INDUSTRIA, PÚBLICOS Y ESCENARIOS

las ondas sonoras de Bogotá
Explorando el universo de conocedores musicales nos encontramos con Juan Carlos Garay, periodista cultural que desde 1999 escribe la columna de música de la revista Semana, y quien recibió el premio Simón Bolívar por su crónica sobre la salsa en Bogotá.

¿Es la música, como se dice por ahí, un lenguaje universal?

Parece que no. El gusto musical es un elemento de distinción tan agudo como la pertenencia a un partido político o un equipo de fútbol. Suele calar muy hondo y decir en la superficie lo suficiente como para identificarse con una persona, hundirla en nuestro criterio o abrazarla en nuestros afectos.

La música es uno de los temas más complejos de abordar, uno en el que es casi imposible sacar conclusiones que logren convencer con unanimidad. Todo lo que se diga al respecto es susceptible de caer en lo obvio. Además, si uno se pone en el ejercicio de escuchar cada ‘género’ -y mucho mejor si lo hace en compañía de sus adeptos- encontrará que las valoraciones del producto y los criterios para hacerlo son muy diferentes. Hay personas que escuchan canciones porque quieren bailar; otras encuentran en ellas manifiestos, poesía; los conocedores del oficio, de la artesanía de unir acordes, ritmos y silencios, reconocen el ingenio y el virtuosismo. Buscar ‘saberes expertos’ en este campo es, a la final, un ejercicio arbitrario.

Juan Carlos Garay vive de la música sin necesidad de interpretar un instrumento. Dice haberlo intentado con la guitarra, “pero nunca salió mucho de ahí. De pronto desde esa frustración, cuando entré a estudiar periodismo quise enfocarme siempre hacia la música”.

Expresarse a través de la música y escribir sobre ella son dos labores distintas ¿Qué es lo que buscas comunicar en tu oficio de periodista y reseñista musical?

Uno trata de crear una ilusión. Me gustó mucho una definición que leí en el blog del musicólogo argentino Diego Fischerman: escribir sobre música es utilizar un lenguaje para explicar otro lenguaje. Ahí me di cuenta de muchas cosas: uno en realidad es como un ilusionista, porque tú no puedes, por más de que emplees bien la palabra, decir cómo suena una determinada sinfonía o un grupo.

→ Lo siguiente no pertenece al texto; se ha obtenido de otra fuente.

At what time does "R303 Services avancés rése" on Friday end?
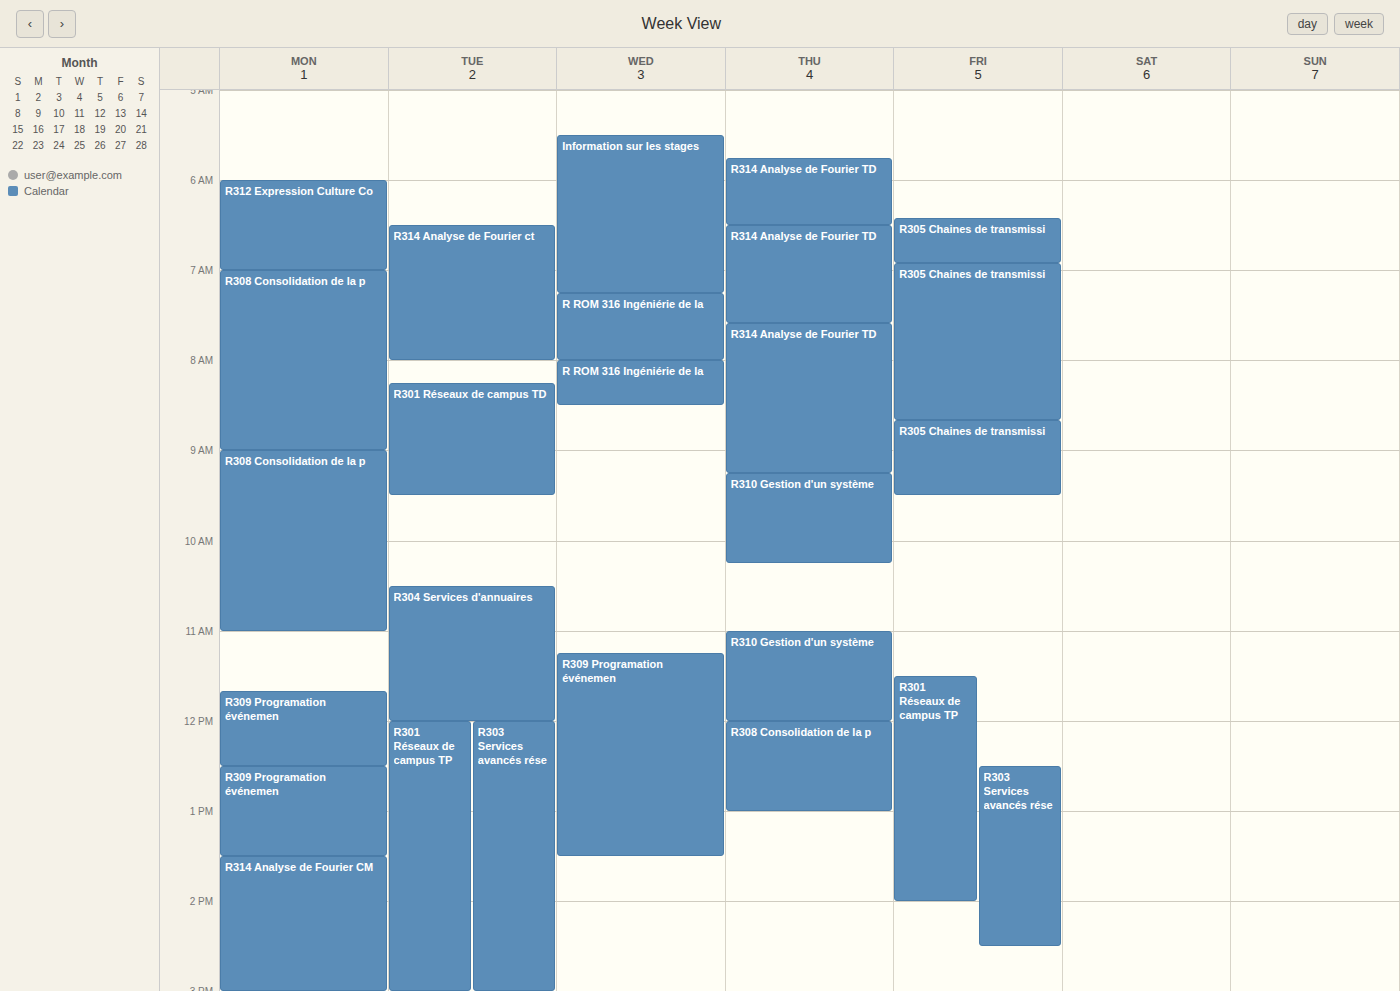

Te puedes acercar a una definición, puedes dejar al lector tentado para que vaya y busque el disco, pero hasta ahí llegas. La labor de reseñista de música es algo que tiene mucho que ver con lo literario, más de lo que uno pensaría. Es buscar todo el tiempo figuras literarias, formas narrativas para explicar cómo suena algo. De pronto se logra, pero a nivel de ilusión.

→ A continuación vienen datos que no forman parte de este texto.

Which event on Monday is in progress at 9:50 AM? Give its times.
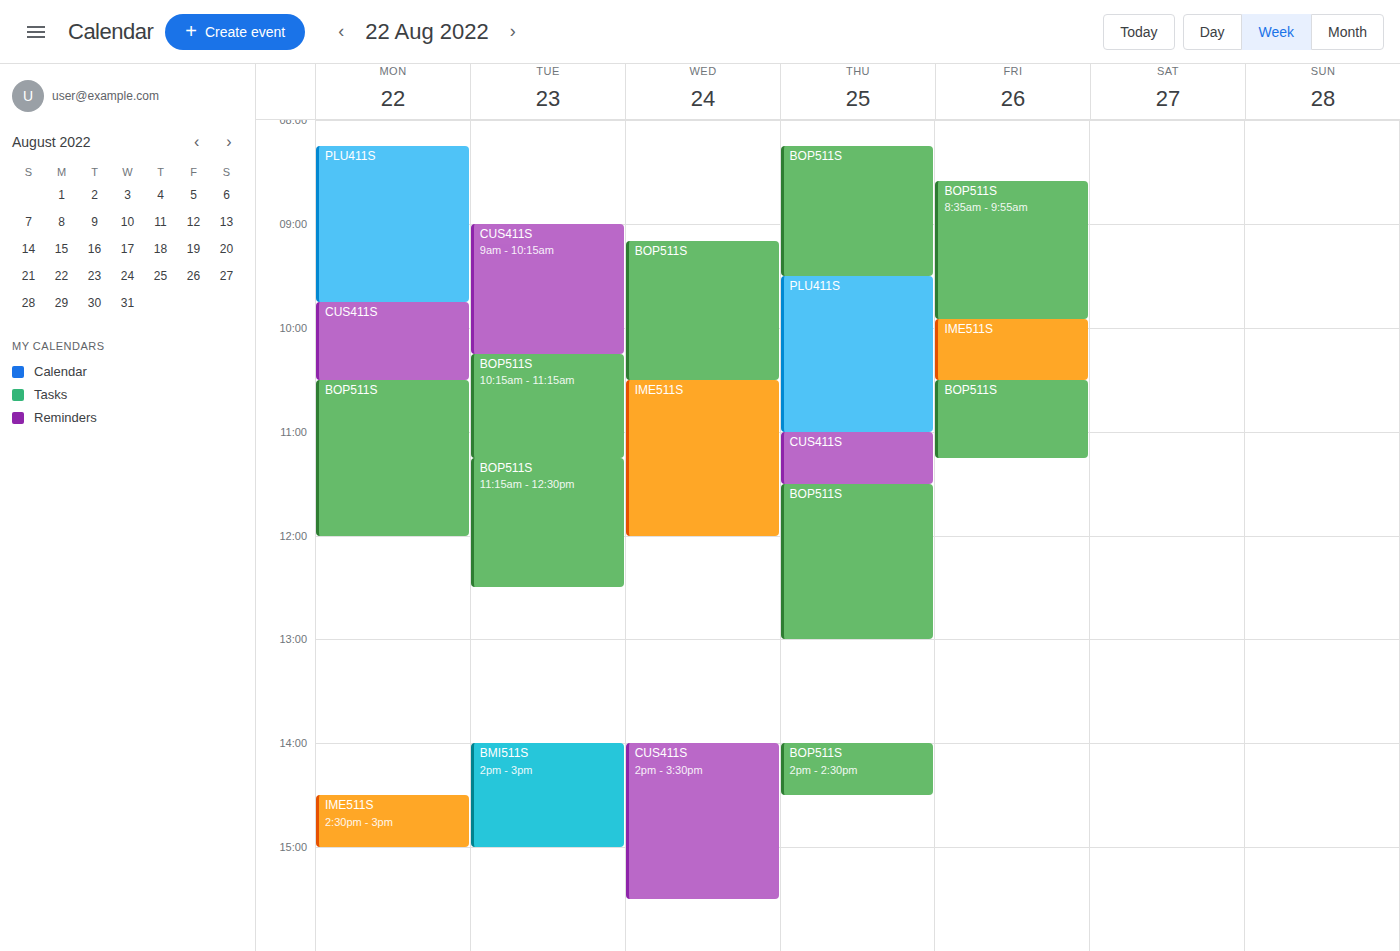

¿Qué es lo que te atrae de una propuesta, de un artista, de una canción?

Ya por mi oficio me la paso con los oídos atentos, pero el 99% de las cosas no me llama la atención. Siempre estoy buscando ese 1%. Cuando esto se vuelve un trabajo se facilitan las cosas porque las casas disqueras te buscan para mostrarte artistas nuevos. Creo que me gusta encontrar lo que suena diferente, innovador. 

Hay una definición de Joaquín Sabina que dice: “una buena canción es una buena música, una buena letra, una buena interpretación y algo más, que nadie sabe lo que es y que es lo único que importa”. Hay algo de misterioso. Tiene que haber una combinación de elementos; tiene que estar bien producida, bien grabada -no me obsesiona la ingeniería de sonido pero creo que es importante-; tiene que encajar bien dentro de su contexto, enviar un mensaje... ¡son tantas cosas! Tiene que tocar una fibra, transmitir una emoción. 

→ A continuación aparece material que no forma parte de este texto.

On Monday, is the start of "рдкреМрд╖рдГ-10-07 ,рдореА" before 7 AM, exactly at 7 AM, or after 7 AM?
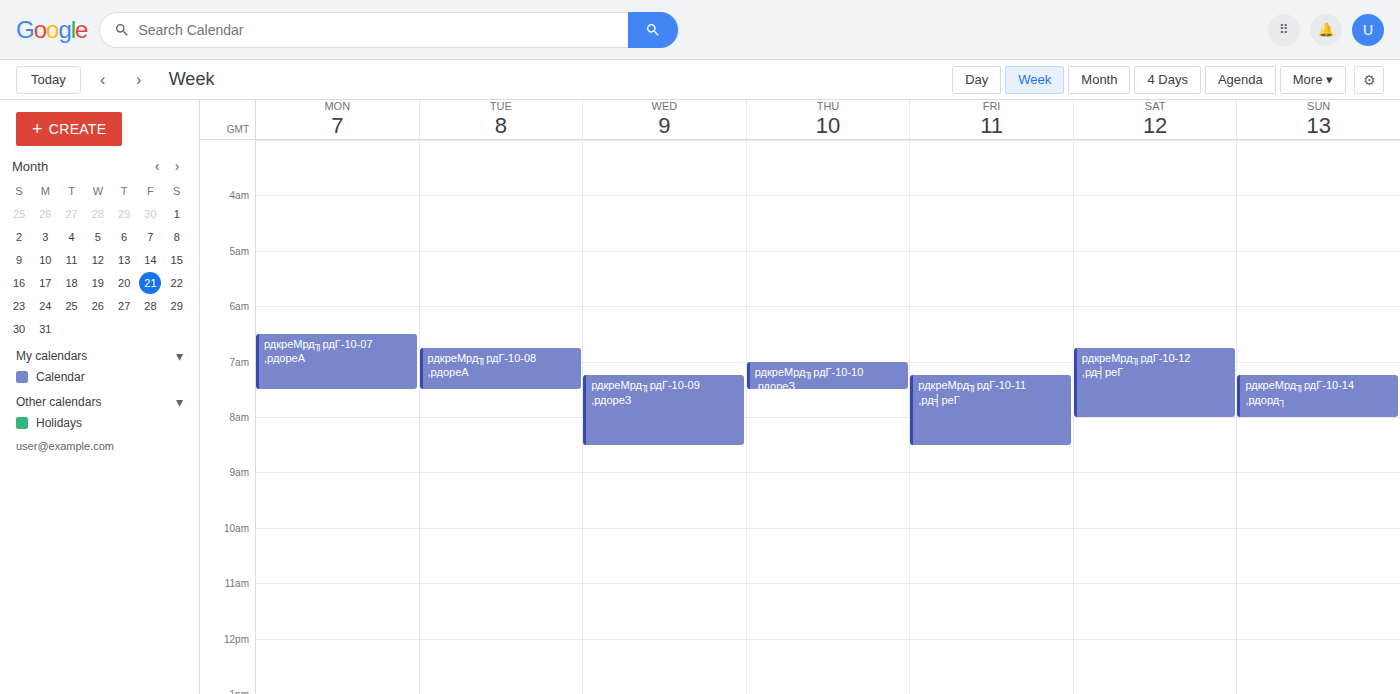
6:30 AM -- before 7 AM, 30 minutes above the 7 AM line.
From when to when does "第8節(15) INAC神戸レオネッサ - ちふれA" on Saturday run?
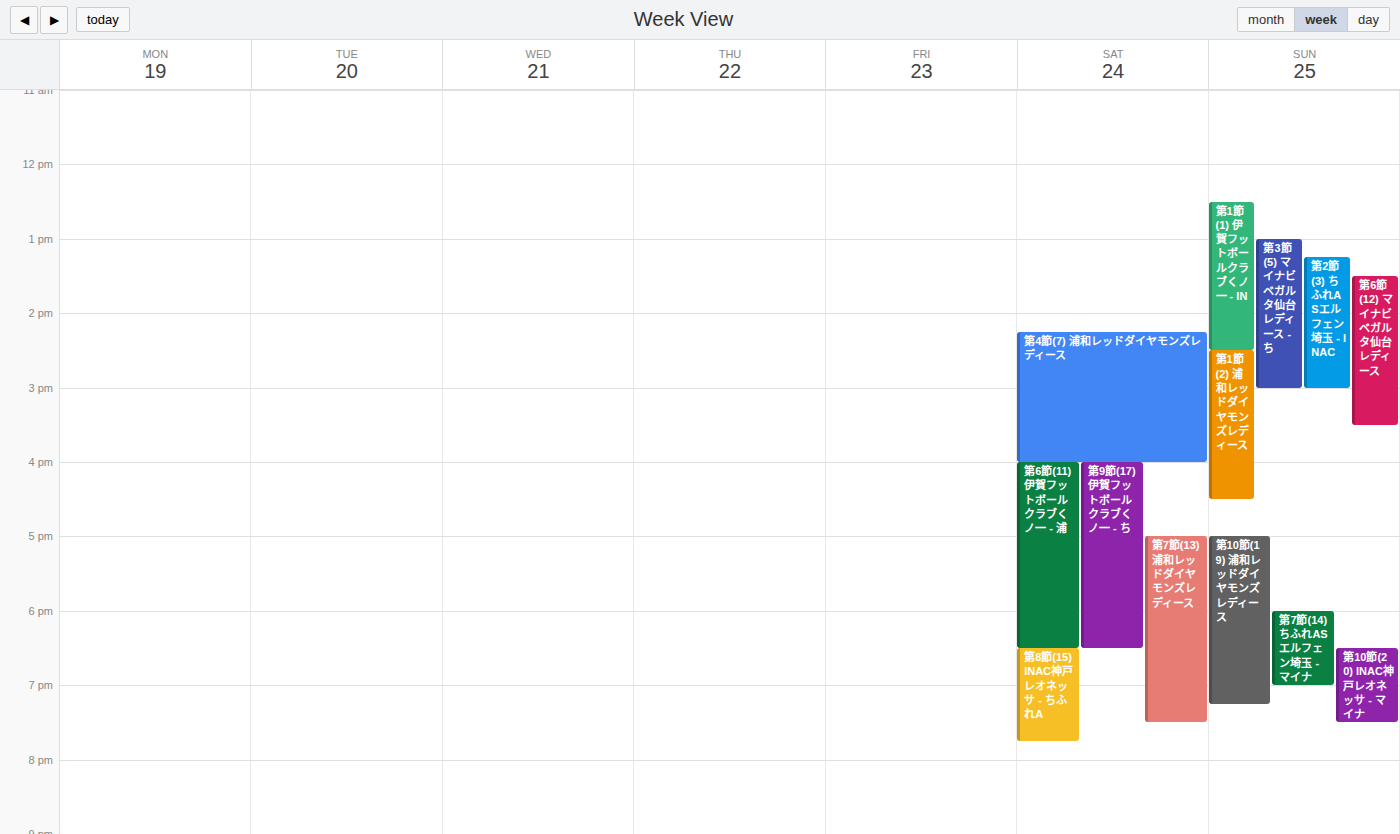
6:30 PM to 7:45 PM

Hace poco encontramos un artículo de Soho en el que te ponían en duelo con Alejandro Villalobos y nos hizo pensar en los estereotipos y la música. ¿Por qué el jazz es música de intelectuales y ‘mamertos’ y el reggaetón tiene que ser necesariamente una música de tercera categoría para las masas? ¿Por qué es tan difícil franquear ese tipo de fronteras del gusto musical?

Hablando de estereotipos, creo que tanto Villalobos como yo caímos en la trampa de la revista Soho. ¡Como si solo hubiera dos opciones! Si tú no eres de izquierda, ¿necesariamente eres de derecha? No creo. Es la manera más obvia, la que no implica pensar tanto. Creo que hace falta universalizar el gusto musical, pero esa es una cuestión cultural. Yo estoy de acuerdo contigo en que la música no es estrictamente un lenguaje porque una nota como ‘fa’ no siempre significa lo mismo. Es una expresión abstracta. Y respecto a la extrema clasificación de la música, sí, a mi me cuesta trabajo entenderlo porque yo soy una suerte de melómano universal, una tendencia cada vez más frecuente -antes no lo era-. Lo que veo en la generación anterior a la mía es que hay periodistas que saben mucho de ópera y se vuelven especialistas, pero si los pasas al terreno de la ranchera tambalean. Esa era la gente que hacía radio cultural hasta hace 10 años, eso ya ha empezado a cambiar. Pero noto que es difícil, la gente se casa con unos géneros o artistas y es muy difícil tener una visión amplia de la música. Igual, es como en otros terrenos artísticos. A uno no le gusta todo tipo de literatura o de cine. Tiene que ver con lo que uno sintoniza, con lo que uno resuena. Hay una resonancia -en la música es clarísimo- el cuerpo humano es una caja de resonancia y hay sonidos que resuenan mejor que otros.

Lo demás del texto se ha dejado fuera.